Target has decided not to allow the Salvation Army to place its red kettles and bell ringers at its stores this Christmas season. This could cost the Salvation Army up to $9 million.
Another part of American culture (and English for that matter) may be dying. Salvation Army has used bell ringers and their signature red kettles since 1891. Who doesn’t hear the bell ringing in December and not think its Christmas in the United States?
The Sacramento Bee speculates that Target’s move means the bell ringers are a thing of the past. If so, American culture will surely suffer. The sound of the bell ringers in front of stores reminded us that in the hurry of buying gifts for our loved ones, there are other people in the world who need our help.

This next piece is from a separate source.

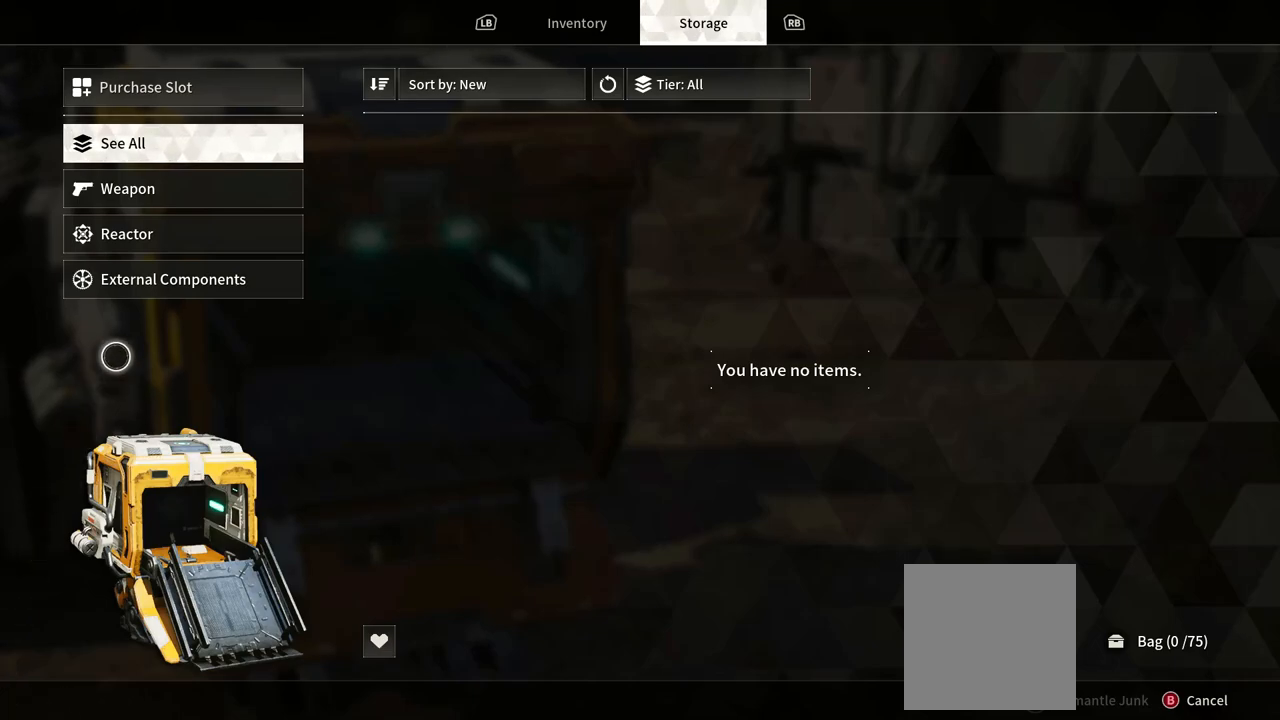
{"dt_ms": 500, "buttons": [], "left_stick": "up", "right_stick": "center", "events": [[267, "left_stick", "center"], [433, "left_stick", "up"]]}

The bell ringers also taught us appreciation. How many times during the year do you hear a heart felt “thank you”? But you hear it when you throw some change in the kettle. The ringers thank us because they know that little bit of change adds up to millions of dollars every Christmas.

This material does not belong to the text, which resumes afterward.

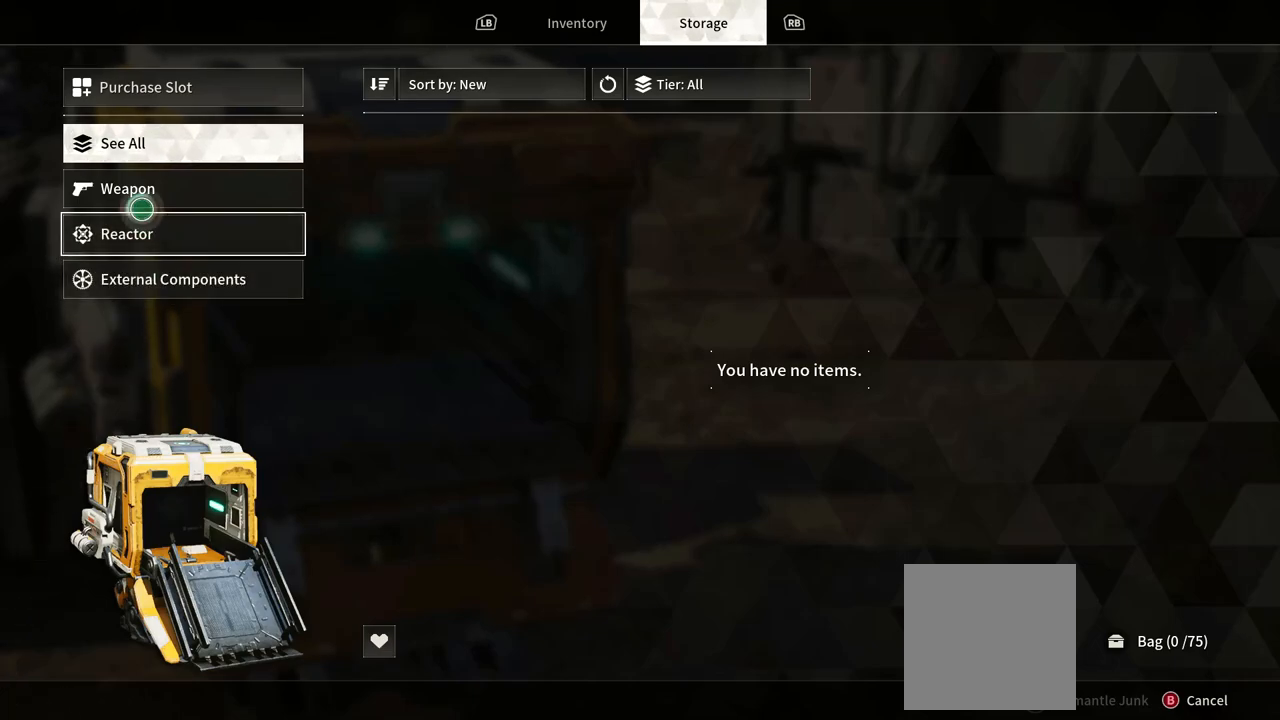
{"dt_ms": 500, "buttons": [], "left_stick": "center", "right_stick": "center", "events": [[83, "left_stick", "center"], [133, "A", "down"], [283, "A", "up"]]}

I remember asking my parents for change to put in the kettle when I was a child. It was part of the joy of experiencing Christmas, giving to others. I hope to be a father in the next couple of years, will my child be able to experience the same joy? If the Salvation Army bell ringers are being told to leave, charity is going with them.
After a Christmas tree disaster last year, Honeybun and I have decided it is time to get an artificial tree. Our next stop was Target. We’ve crossed them off our list this year and won’t be doing any Christmas shopping there. We’ll check out WalMart and go to the malls. Before we do, we’ll make sure we have change for the bell ringers.